In Kirkwall, everything feels as if it’s been placed under a microscope. You’re pumped around tight, twisting veins of the city to the beat of the story’s heart, in and out of bars and brothels and back-alleys as the narrative commands.
Dragon Age 2 launched just as RPGs were beginning to adopt a ‘more hours = more better’ philosophy, and as a result – repeated dungeons aside – has only gotten better with age. With Dragon Age, you might say. Though through necessity rather than conscious choice, Dragon Age 2 uses Kirkwall as a much more focussed setting. Every footstep leads to mystery or mayhem or murder. There is no space to explore, no room to breathe, but the game doesn’t need any of that. You are constantly in the thick of it, inhaling the smog of storytelling across the game’s 30-hour runtime. It wouldn’t work if the game matched the 50 hours plus that Origins and Inquisition serve up, but then again, it doesn’t have to.
Kirkwall is a fascinating city, with all of its intrigue often ignored because the dungeons and sewers underneath it all look sort of similar. It’s like writing off New York City because the subway stations all look the same. Even these sewers and dungeons have hidden stories to tell – many have tracks, funnels, and reservoirs for blood, owing to the town’s history of blood mage sects. It’s one of the most dichotomous settings in gaming, separated not just by rich and poor, but by Templar and Mage. By human, by elf, by dwarf. By blood magic, by religion, by ideology, by ethos. By big scary Qunari taking up residence in the corner of town and not-so-big-scary-Qunari-taking-up-residence-in-the-corner-of-town. So what if your eventual battle with the Qun is way less cool than it looks in the trailer, with Hawke running a silly yet strategic figure eight around the columns rather than clashing head to head? That's all part of Dragon Age's rustic charm.
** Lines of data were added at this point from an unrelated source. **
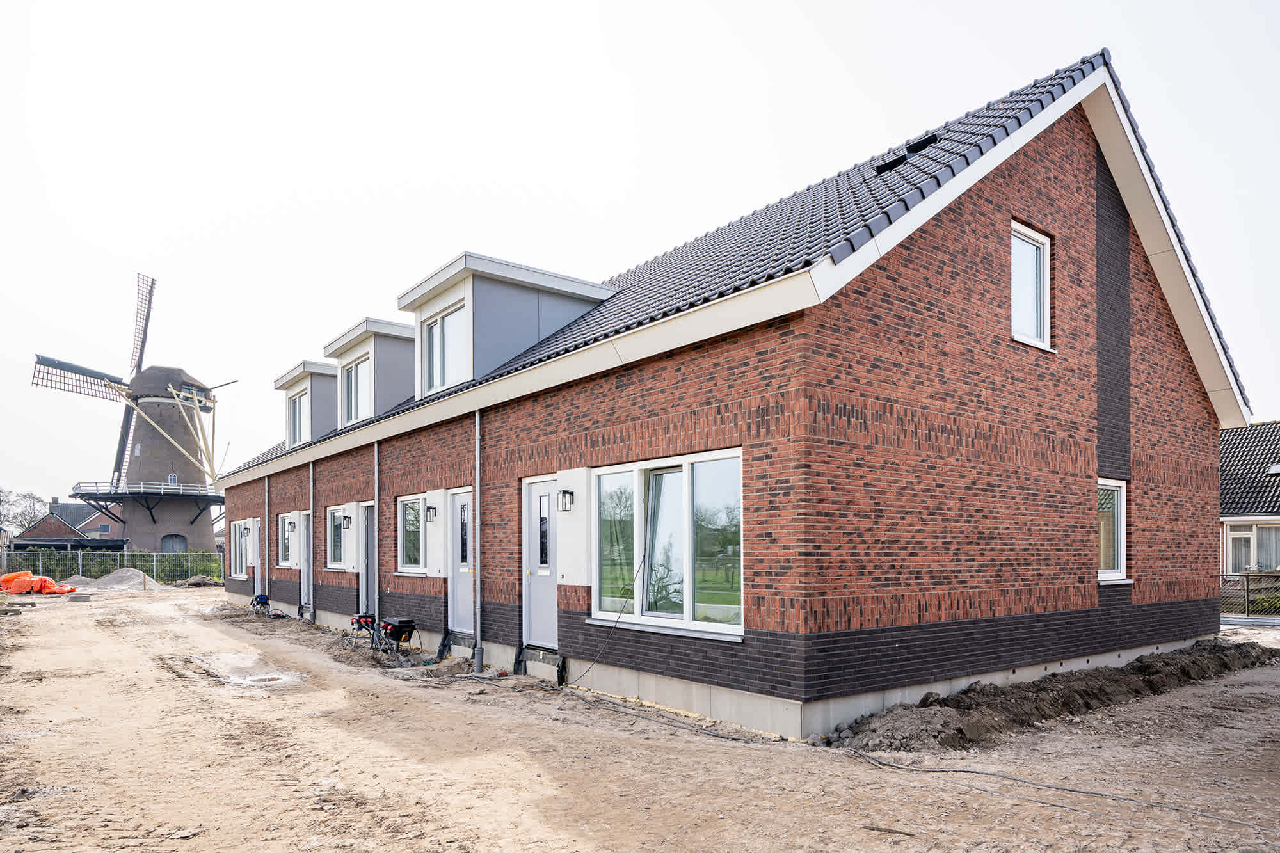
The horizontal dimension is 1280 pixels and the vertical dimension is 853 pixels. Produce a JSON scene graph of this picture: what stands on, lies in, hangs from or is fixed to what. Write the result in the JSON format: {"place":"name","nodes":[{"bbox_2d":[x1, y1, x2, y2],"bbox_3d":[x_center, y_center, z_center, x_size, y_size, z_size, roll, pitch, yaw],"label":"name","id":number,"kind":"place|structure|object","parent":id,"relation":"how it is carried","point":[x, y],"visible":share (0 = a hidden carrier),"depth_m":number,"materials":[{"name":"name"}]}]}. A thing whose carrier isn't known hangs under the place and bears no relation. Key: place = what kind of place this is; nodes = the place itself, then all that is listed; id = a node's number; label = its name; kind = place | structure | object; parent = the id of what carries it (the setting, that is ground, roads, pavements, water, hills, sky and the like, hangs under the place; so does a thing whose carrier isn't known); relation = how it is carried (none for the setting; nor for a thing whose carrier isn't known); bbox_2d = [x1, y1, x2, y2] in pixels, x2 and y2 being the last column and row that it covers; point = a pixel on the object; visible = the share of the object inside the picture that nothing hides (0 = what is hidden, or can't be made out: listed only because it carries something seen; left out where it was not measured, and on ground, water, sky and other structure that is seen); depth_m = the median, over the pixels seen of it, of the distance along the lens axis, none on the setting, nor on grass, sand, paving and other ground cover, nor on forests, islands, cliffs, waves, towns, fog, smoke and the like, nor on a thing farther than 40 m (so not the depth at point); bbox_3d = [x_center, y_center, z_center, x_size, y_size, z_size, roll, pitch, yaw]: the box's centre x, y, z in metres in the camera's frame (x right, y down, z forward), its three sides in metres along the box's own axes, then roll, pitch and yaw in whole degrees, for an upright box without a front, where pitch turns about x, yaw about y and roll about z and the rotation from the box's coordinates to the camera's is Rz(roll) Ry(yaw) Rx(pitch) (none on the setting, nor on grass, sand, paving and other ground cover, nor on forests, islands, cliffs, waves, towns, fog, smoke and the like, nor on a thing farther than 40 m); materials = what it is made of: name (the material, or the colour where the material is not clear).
{"place":"outdoors","nodes":[
{"label":"outdoors","id":0,"kind":"place"},
{"bbox_2d":[10,498,120,550],"label":"distant house","id":1,"kind":"structure","parent":0,"point":[51,516],"materials":[{"name":"red brick"}]},
{"bbox_2d":[0,582,1279,852],"label":"dirt ground","id":2,"kind":"structure","parent":0,"point":[251,702],"materials":[{"name":"brown"}]},
{"bbox_2d":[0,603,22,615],"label":"pallet","id":3,"kind":"object","parent":2,"relation":"on","point":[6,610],"visible":0.99,"depth_m":16.36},
{"bbox_2d":[0,570,77,594],"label":"orange tarp","id":4,"kind":"object","parent":2,"relation":"on","point":[18,583],"visible":0.89,"depth_m":25.24,"materials":[{"name":"orange plastic"}]},
{"bbox_2d":[68,592,92,602],"bbox_3d":[-16.404,2.779,20.869,0.534,0.197,0.598,1,-2,-39],"label":"concrete block","id":5,"kind":"object","parent":2,"relation":"on","point":[76,598],"visible":0.99,"depth_m":20.67,"materials":[{"name":"grey concrete"}]},
{"bbox_2d":[67,568,151,590],"bbox_3d":[-22.261,3.148,29.738,3.916,0.724,3.334,1,-2,-39],"label":"gravel pile","id":6,"kind":"object","parent":2,"relation":"on","point":[136,578],"visible":0.86,"depth_m":29.28,"materials":[{"name":"grey"}]},
{"bbox_2d":[1,547,221,584],"bbox_3d":[-25.276,2.950,33.000,8.634,1.869,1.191,1,-2,-39],"label":"fence","id":7,"kind":"object","parent":2,"relation":"on","point":[126,553],"visible":0.68,"depth_m":33.20,"materials":[{"name":"metal"}]},
{"bbox_2d":[175,574,220,586],"bbox_3d":[-19.278,3.378,31.038,1.903,0.555,2.023,1,-2,-39],"label":"dirt pile","id":8,"kind":"object","parent":2,"relation":"on","point":[201,578],"visible":0.91,"depth_m":30.59,"materials":[{"name":"brown soil"}]},
{"bbox_2d":[188,650,304,686],"label":"puddle","id":9,"kind":"object","parent":2,"relation":"on","point":[244,680],"visible":0.72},
{"bbox_2d":[249,592,271,614],"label":"power distribution box","id":10,"kind":"object","parent":2,"relation":"on","point":[264,600],"visible":0.96,"depth_m":17.42,"materials":[{"name":"blue plastic"}]},
{"bbox_2d":[346,613,378,645],"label":"power distribution box","id":11,"kind":"object","parent":2,"relation":"on","point":[367,620],"visible":0.84,"depth_m":11.73,"materials":[{"name":"plastic"}]},
{"bbox_2d":[377,615,417,654],"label":"power distribution box","id":12,"kind":"object","parent":2,"relation":"on","point":[392,628],"visible":0.96,"depth_m":10.85,"materials":[{"name":"black plastic"}]},
{"bbox_2d":[436,629,474,660],"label":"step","id":13,"kind":"structure","parent":2,"relation":"on","point":[444,640],"depth_m":10.44,"materials":[{"name":"black metal"}]},
{"bbox_2d":[513,645,568,684],"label":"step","id":14,"kind":"structure","parent":2,"relation":"on","point":[559,678],"depth_m":9.05,"materials":[{"name":"black metal"}]},
{"bbox_2d":[553,682,1278,836],"bbox_3d":[1.556,1.976,6.211,8.028,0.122,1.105,-1,-2,41],"label":"hose","id":15,"kind":"object","parent":2,"relation":"on","point":[885,765],"visible":0.99,"depth_m":5.30,"materials":[{"name":"plastic"}]},
{"bbox_2d":[831,638,1279,751],"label":"dirt mound","id":16,"kind":"object","parent":2,"relation":"on","point":[1101,692],"visible":0.88,"depth_m":6.90,"materials":[{"name":"brown soil"}]},
{"bbox_2d":[1219,570,1279,616],"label":"wooden fence","id":17,"kind":"object","parent":2,"relation":"on","point":[1246,575],"visible":0.59,"depth_m":16.50,"materials":[{"name":"brown wood"}]},
{"bbox_2d":[0,0,1279,514],"label":"sky","id":18,"kind":"structure","parent":0,"point":[514,8],"materials":[{"name":"white"}]},
{"bbox_2d":[224,49,1241,741],"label":"brick house","id":19,"kind":"structure","parent":0,"point":[1083,605],"depth_m":7.63,"materials":[{"name":"red brick"}]},
{"bbox_2d":[230,518,254,578],"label":"window","id":20,"kind":"structure","parent":19,"relation":"in","point":[241,525],"depth_m":20.00,"materials":[{"name":"white glass"}]},
{"bbox_2d":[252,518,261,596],"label":"door","id":21,"kind":"structure","parent":19,"relation":"in","point":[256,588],"depth_m":19.39,"materials":[{"name":"white paint"}]},
{"bbox_2d":[263,471,270,597],"bbox_3d":[-9.417,0.893,17.947,0.219,3.501,0.295,1,-2,-39],"label":"drainpipe","id":22,"kind":"object","parent":19,"relation":"attached to","point":[266,523],"visible":0.95,"depth_m":17.89,"materials":[{"name":"grey metal"}]},
{"bbox_2d":[278,513,297,567],"bbox_3d":[-8.021,0.863,16.398,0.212,1.411,1.469,1,-2,-39],"label":"window","id":23,"kind":"structure","parent":19,"relation":"in","point":[287,521],"depth_m":16.60,"materials":[{"name":"white"}]},
{"bbox_2d":[284,519,296,533],"bbox_3d":[-8.053,0.537,16.406,0.236,0.312,0.195,1,-2,-39],"label":"wall lamp","id":24,"kind":"object","parent":19,"relation":"attached to","point":[291,523],"visible":0.97,"depth_m":16.35,"materials":[{"name":"black metal"}]},
{"bbox_2d":[296,508,312,610],"bbox_3d":[-7.306,1.306,15.842,0.249,2.275,1.216,1,-2,-39],"label":"door","id":25,"kind":"structure","parent":19,"relation":"in","point":[304,555],"depth_m":16.02,"materials":[{"name":"white paint"}]},
{"bbox_2d":[308,464,315,619],"bbox_3d":[-7.276,0.767,15.807,0.178,3.444,0.342,1,-2,-39],"label":"drainpipe","id":26,"kind":"object","parent":19,"relation":"attached to","point":[312,513],"visible":0.94,"depth_m":15.76,"materials":[{"name":"grey metal"}]},
{"bbox_2d":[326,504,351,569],"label":"window","id":27,"kind":"structure","parent":19,"relation":"in","point":[331,513],"depth_m":14.36,"materials":[{"name":"glass"}]},
{"bbox_2d":[339,511,351,527],"bbox_3d":[-5.585,0.334,13.532,0.220,0.333,0.187,1,-2,-39],"label":"wall lamp","id":28,"kind":"object","parent":19,"relation":"attached to","point":[347,523],"visible":0.98,"depth_m":13.48,"materials":[{"name":"black metal"}]},
{"bbox_2d":[358,502,377,615],"bbox_3d":[-4.887,1.191,13.278,0.243,2.176,1.138,1,-2,-39],"label":"door","id":29,"kind":"structure","parent":19,"relation":"in","point":[372,563],"depth_m":13.43,"materials":[{"name":"grey paint"}]},
{"bbox_2d":[372,437,380,624],"bbox_3d":[-4.785,0.431,12.965,0.156,3.466,0.406,1,-2,-39],"label":"drainpipe","id":30,"kind":"object","parent":19,"relation":"attached to","point":[377,588],"visible":0.95,"depth_m":12.93,"materials":[{"name":"grey metal"}]},
{"bbox_2d":[396,493,426,573],"bbox_3d":[-3.583,0.486,11.566,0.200,1.478,1.461,1,-2,-39],"label":"window","id":31,"kind":"structure","parent":19,"relation":"in","point":[402,543],"depth_m":11.73,"materials":[{"name":"glass"}]},
{"bbox_2d":[424,503,437,521],"bbox_3d":[-3.290,0.162,11.188,0.205,0.282,0.183,1,-2,-39],"label":"wall lamp","id":32,"kind":"object","parent":19,"relation":"attached to","point":[429,508],"visible":0.96,"depth_m":11.14,"materials":[{"name":"black metal"}]},
{"bbox_2d":[448,488,474,634],"bbox_3d":[-2.507,0.969,10.435,0.209,2.171,1.131,1,-2,-39],"label":"door","id":33,"kind":"structure","parent":19,"relation":"in","point":[462,503],"depth_m":10.57,"materials":[{"name":"white paint"}]},
{"bbox_2d":[473,408,483,672],"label":"drainpipe","id":34,"kind":"object","parent":19,"relation":"attached to","point":[477,424],"visible":0.97,"depth_m":9.79,"materials":[{"name":"grey metal"}]},
{"bbox_2d":[522,476,558,648],"bbox_3d":[-1.174,0.886,8.984,0.188,2.201,1.097,1,-2,-39],"label":"door","id":35,"kind":"structure","parent":19,"relation":"in","point":[544,503],"depth_m":9.06,"materials":[{"name":"white paint"}]},
{"bbox_2d":[558,488,574,511],"bbox_3d":[-0.893,-0.024,8.567,0.194,0.282,0.167,1,-2,-39],"label":"wall lamp","id":36,"kind":"object","parent":19,"relation":"attached to","point":[569,493],"visible":0.96,"depth_m":8.53,"materials":[{"name":"black metal"}]},
{"bbox_2d":[566,557,645,681],"bbox_3d":[-0.453,1.361,8.456,0.750,1.377,0.903,-1,-2,32],"label":"cable","id":37,"kind":"object","parent":19,"relation":"attached to","point":[592,665],"visible":0.98,"depth_m":8.39,"materials":[{"name":"black plastic"}]},
{"bbox_2d":[591,448,744,639],"bbox_3d":[0.236,0.359,7.258,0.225,1.933,2.573,1,-2,-39],"label":"large window","id":38,"kind":"structure","parent":19,"relation":"in","point":[687,595],"depth_m":7.19,"materials":[{"name":"glass"}]},
{"bbox_2d":[219,53,1234,476],"bbox_3d":[-0.761,-2.980,14.280,8.530,3.151,17.339,1,-2,-39],"label":"tiled roof","id":39,"kind":"structure","parent":19,"relation":"on","point":[1063,88],"depth_m":8.45,"materials":[{"name":"grey tile"}]},
{"bbox_2d":[274,359,339,449],"bbox_3d":[-7.602,-2.242,18.235,2.937,2.171,2.575,1,-2,-39],"label":"dormer","id":40,"kind":"object","parent":39,"relation":"on","point":[279,386],"visible":0.48,"depth_m":17.21,"materials":[{"name":"grey"}]},
{"bbox_2d":[288,385,307,448],"bbox_3d":[-8.300,-2.153,17.346,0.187,1.557,1.524,1,-2,-39],"label":"dormer window","id":41,"kind":"structure","parent":40,"relation":"in","point":[296,406],"depth_m":17.48,"materials":[{"name":"glass"}]},
{"bbox_2d":[322,316,417,426],"bbox_3d":[-4.860,-2.502,15.454,3.378,2.245,2.681,1,-2,-39],"label":"dormer","id":42,"kind":"object","parent":39,"relation":"on","point":[394,327],"visible":0.53,"depth_m":14.45,"materials":[{"name":"grey"}]},
{"bbox_2d":[342,354,368,425],"bbox_3d":[-5.776,-2.298,14.634,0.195,1.536,1.430,1,-2,-39],"label":"dormer window","id":43,"kind":"structure","parent":42,"relation":"in","point":[349,389],"depth_m":14.80,"materials":[{"name":"glass"}]},
{"bbox_2d":[400,251,615,398],"bbox_3d":[-2.259,-2.681,12.290,3.510,2.184,2.959,1,-2,-39],"label":"dormer","id":44,"kind":"object","parent":39,"relation":"on","point":[427,299],"visible":0.62,"depth_m":11.36,"materials":[{"name":"grey"}]},
{"bbox_2d":[422,298,468,391],"bbox_3d":[-3.052,-2.478,11.311,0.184,1.384,1.333,1,-2,-39],"label":"dormer window","id":45,"kind":"structure","parent":44,"relation":"in","point":[436,327],"depth_m":11.35,"materials":[{"name":"white glass"}]},
{"bbox_2d":[874,152,909,173],"bbox_3d":[3.243,-4.295,9.134,0.385,0.187,0.354,1,-2,-39],"label":"roof vent","id":46,"kind":"object","parent":39,"relation":"on","point":[890,165],"visible":0.68,"depth_m":9.02,"materials":[{"name":"black metal"}]},
{"bbox_2d":[905,131,937,154],"bbox_3d":[3.591,-4.534,9.128,0.362,0.220,0.368,1,-2,-39],"label":"roof vent","id":47,"kind":"object","parent":39,"relation":"on","point":[915,145],"visible":0.75,"depth_m":9.00,"materials":[{"name":"black metal"}]},
{"bbox_2d":[1009,220,1052,348],"bbox_3d":[4.386,-2.476,8.179,0.925,1.518,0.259,1,-2,-39],"label":"window","id":48,"kind":"structure","parent":19,"relation":"in","point":[1016,267],"depth_m":8.27,"materials":[{"name":"white"}]},
{"bbox_2d":[1097,479,1128,581],"bbox_3d":[5.885,0.337,9.079,0.923,1.425,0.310,1,-2,-39],"label":"window","id":49,"kind":"structure","parent":19,"relation":"in","point":[1123,536],"depth_m":9.17,"materials":[{"name":"white glass"}]},
{"bbox_2d":[1219,420,1279,592],"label":"neighbouring house","id":50,"kind":"structure","parent":0,"point":[1236,496],"depth_m":21.88,"materials":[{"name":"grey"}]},
{"bbox_2d":[1224,519,1279,572],"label":"window","id":51,"kind":"structure","parent":50,"relation":"in","point":[1253,536],"depth_m":20.08,"materials":[{"name":"white glass"}]},
{"bbox_2d":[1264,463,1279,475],"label":"skylight","id":52,"kind":"object","parent":50,"relation":"in","point":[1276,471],"visible":0.95,"depth_m":21.68},
{"label":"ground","id":53,"kind":"structure","parent":0},
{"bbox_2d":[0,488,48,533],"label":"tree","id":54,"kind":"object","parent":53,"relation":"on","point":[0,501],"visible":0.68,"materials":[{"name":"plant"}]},
{"bbox_2d":[29,268,230,553],"label":"windmill","id":55,"kind":"object","parent":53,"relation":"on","point":[191,523],"visible":0.93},
{"bbox_2d":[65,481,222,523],"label":"balcony","id":56,"kind":"object","parent":55,"relation":"attached to","point":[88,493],"visible":0.6,"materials":[{"name":"black"}]},
{"bbox_2d":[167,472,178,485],"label":"window","id":57,"kind":"structure","parent":55,"relation":"in","point":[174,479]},
{"bbox_2d":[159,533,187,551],"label":"arched door","id":58,"kind":"structure","parent":55,"relation":"in","point":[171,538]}
]}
Wherever you go in Kirkwall, there's a story to unearth. Sure, it would be better if it changed over time, and if there were more variety underneath it – if this is what BioWare could do under heavy time pressure, imagine what it could do if it deliberately chose a narrow-focussed setting instead of a sprawling terrain. Here's the thing though: we don't need to imagine it. Details on Dragon Age 4 are spotty right now, but it seems as if a lot of the game will take place in Minrathous, a dungeonpunk-style city; for dungeonpunk, think cyberpunk but with dungeon shit instead of computers. Minrathous is similarly dichotomous, and once again will deal with the ominous presence of the Qunari, as well as lots of blood magic themes. Minrathous is ready to stand on Kirkwall's shoulders to achieve greatness. I compared Kirkwall to New York above, but it might be more fitting to call it Detroit. There's a greatness there, but it lurks in the dark. The town is rundown, the glory is fading, its time is at an end. Minrathous is actually closer to New York; it's bigger, it has endured, and as the capital of the Tevinter Imperium, the divide between the haves and have-nots is far greater, the debates around ideology are far sharper, and the city’s influence is far more pronounced.
Dragon Age 4 seems like a Dragon Age 2 do-over. I've previously argued it should learn from Dragon Age 2, while our own Cian Maher suggesting instead that it should look to Dragon Age: Origins, the first game in the series. But with Dragon Age 2 still fending off criticism for its design flaws all these years later, it certainly deserves redemption, while BioWare deserves another crack at the single-city storytelling it employed so expertly in Dragon Age 2. Minrathous will probably be better, but until then, the brilliantly flawed Kirkwall remains one of the most fascinating places to explore in video game history.